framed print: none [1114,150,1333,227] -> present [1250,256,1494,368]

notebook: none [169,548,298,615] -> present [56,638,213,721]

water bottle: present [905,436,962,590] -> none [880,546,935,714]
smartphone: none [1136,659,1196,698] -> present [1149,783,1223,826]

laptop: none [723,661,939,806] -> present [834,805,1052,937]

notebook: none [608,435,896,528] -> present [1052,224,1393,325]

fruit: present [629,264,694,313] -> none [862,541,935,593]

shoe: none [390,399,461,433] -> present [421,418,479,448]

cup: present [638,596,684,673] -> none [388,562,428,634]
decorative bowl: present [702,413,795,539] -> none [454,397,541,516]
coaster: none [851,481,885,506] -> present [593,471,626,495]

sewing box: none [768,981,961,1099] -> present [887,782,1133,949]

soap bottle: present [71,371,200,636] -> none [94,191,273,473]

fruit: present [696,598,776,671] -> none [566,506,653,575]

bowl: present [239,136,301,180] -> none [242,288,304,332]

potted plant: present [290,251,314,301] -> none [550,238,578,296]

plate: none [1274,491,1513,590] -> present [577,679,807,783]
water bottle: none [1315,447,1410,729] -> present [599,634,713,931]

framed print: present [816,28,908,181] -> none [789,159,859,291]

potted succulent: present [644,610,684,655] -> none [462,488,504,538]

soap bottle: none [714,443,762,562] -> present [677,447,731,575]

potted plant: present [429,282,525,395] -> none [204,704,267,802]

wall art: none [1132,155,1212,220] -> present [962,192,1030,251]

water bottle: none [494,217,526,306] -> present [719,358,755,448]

○ ○ ○ ○ ○ ○ ○

**Task details**
Exactly as written, give again every line from the one containing "framed print: present" through the last line of the material above, and no other lines.

**Exercise solution**
framed print: present [816,28,908,181] -> none [789,159,859,291]

potted succulent: present [644,610,684,655] -> none [462,488,504,538]

soap bottle: none [714,443,762,562] -> present [677,447,731,575]

potted plant: present [429,282,525,395] -> none [204,704,267,802]

wall art: none [1132,155,1212,220] -> present [962,192,1030,251]

water bottle: none [494,217,526,306] -> present [719,358,755,448]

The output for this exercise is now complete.